"My Dad was the most prominent CPA in Iowa City back in the 1960s - 1980s before he retired to teach accounting at the University. In addition to being very good at what he did, he invested a lot of time building a network of relationships with people in the community. He was active in the Chamber of Commerce, in Rotary, was the president of the local Home Builders Association (while not a builder), and on the board of the local Catholic school (while not Catholic). There were other CPAs in Iowa City at the time, but none were as successful as Dad, and none worked as hard at building connections with his/her target audience.
It is still important to small businesses and non-profits to build meaningful networks of people who share common interests, and to expand your network of connections to those who don't yet know that they share a common interest with you.
Much can be done with direct face-to-face meetings, and you should do as much networking as you can make time for.
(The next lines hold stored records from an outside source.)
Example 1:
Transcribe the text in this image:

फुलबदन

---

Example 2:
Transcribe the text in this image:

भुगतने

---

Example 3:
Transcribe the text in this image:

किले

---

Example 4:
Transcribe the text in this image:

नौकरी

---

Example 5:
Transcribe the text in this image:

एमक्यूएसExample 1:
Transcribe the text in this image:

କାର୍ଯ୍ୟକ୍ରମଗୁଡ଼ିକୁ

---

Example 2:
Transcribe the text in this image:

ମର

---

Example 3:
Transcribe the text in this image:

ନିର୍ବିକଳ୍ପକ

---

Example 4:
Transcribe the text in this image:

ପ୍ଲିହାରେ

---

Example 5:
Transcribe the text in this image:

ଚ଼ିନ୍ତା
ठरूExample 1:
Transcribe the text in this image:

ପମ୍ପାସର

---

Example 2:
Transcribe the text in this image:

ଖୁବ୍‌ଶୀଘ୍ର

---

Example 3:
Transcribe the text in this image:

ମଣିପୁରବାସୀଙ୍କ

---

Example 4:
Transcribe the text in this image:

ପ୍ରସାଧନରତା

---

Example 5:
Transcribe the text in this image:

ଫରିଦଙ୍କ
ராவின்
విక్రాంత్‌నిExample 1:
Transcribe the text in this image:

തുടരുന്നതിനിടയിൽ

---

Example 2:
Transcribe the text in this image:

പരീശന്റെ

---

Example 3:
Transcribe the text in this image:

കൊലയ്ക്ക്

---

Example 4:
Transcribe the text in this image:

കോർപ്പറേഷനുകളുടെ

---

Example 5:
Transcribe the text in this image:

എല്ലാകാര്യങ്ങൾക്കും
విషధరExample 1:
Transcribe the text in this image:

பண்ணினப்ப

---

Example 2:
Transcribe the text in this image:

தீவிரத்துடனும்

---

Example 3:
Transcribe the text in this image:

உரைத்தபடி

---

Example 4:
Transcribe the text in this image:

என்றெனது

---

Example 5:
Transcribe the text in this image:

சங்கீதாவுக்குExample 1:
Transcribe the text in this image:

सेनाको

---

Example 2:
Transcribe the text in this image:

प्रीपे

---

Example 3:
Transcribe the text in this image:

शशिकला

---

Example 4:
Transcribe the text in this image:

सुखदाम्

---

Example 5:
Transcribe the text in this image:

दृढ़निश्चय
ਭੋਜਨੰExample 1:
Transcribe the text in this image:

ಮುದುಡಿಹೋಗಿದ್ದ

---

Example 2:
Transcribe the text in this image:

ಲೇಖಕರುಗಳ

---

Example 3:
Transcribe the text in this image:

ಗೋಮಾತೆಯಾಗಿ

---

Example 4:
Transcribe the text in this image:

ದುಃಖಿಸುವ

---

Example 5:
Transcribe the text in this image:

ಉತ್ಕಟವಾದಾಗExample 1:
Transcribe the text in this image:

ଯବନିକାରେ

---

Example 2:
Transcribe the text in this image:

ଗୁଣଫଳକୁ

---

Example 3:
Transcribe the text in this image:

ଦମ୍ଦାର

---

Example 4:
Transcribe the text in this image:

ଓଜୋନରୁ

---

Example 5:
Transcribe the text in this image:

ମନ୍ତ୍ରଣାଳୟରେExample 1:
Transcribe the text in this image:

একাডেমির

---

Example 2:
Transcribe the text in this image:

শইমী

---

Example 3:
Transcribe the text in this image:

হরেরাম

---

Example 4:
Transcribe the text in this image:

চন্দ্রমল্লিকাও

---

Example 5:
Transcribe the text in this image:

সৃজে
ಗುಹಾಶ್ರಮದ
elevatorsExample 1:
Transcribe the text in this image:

Join your local Chamber of Commerce, service club, networking group, and volunteer for whatever worthy endevour gives you satisfaction. You never know when the relationship you build will become your next client or benefactor. Just remember that you have to invest time in building relationships, you can't just join to get your name on the roster and expect people to contact you.
The same is true with Social Media. Just as it is a fine-able offense in my Kiwanis club to directly promote your business, I build friendships while performing service, and indirectly promoting our business to members of our community. The advantage of social media, is that you can build relationships globally, and in ways that are impractical to do in a face-to-face relationship. But the same rules apply, you don't build a relationship by hard-selling any person who wanders across your Facebook page.
You build a relationship, some of which become mutually beneficial beyond their original context, and do it in just 15 minutes per day*.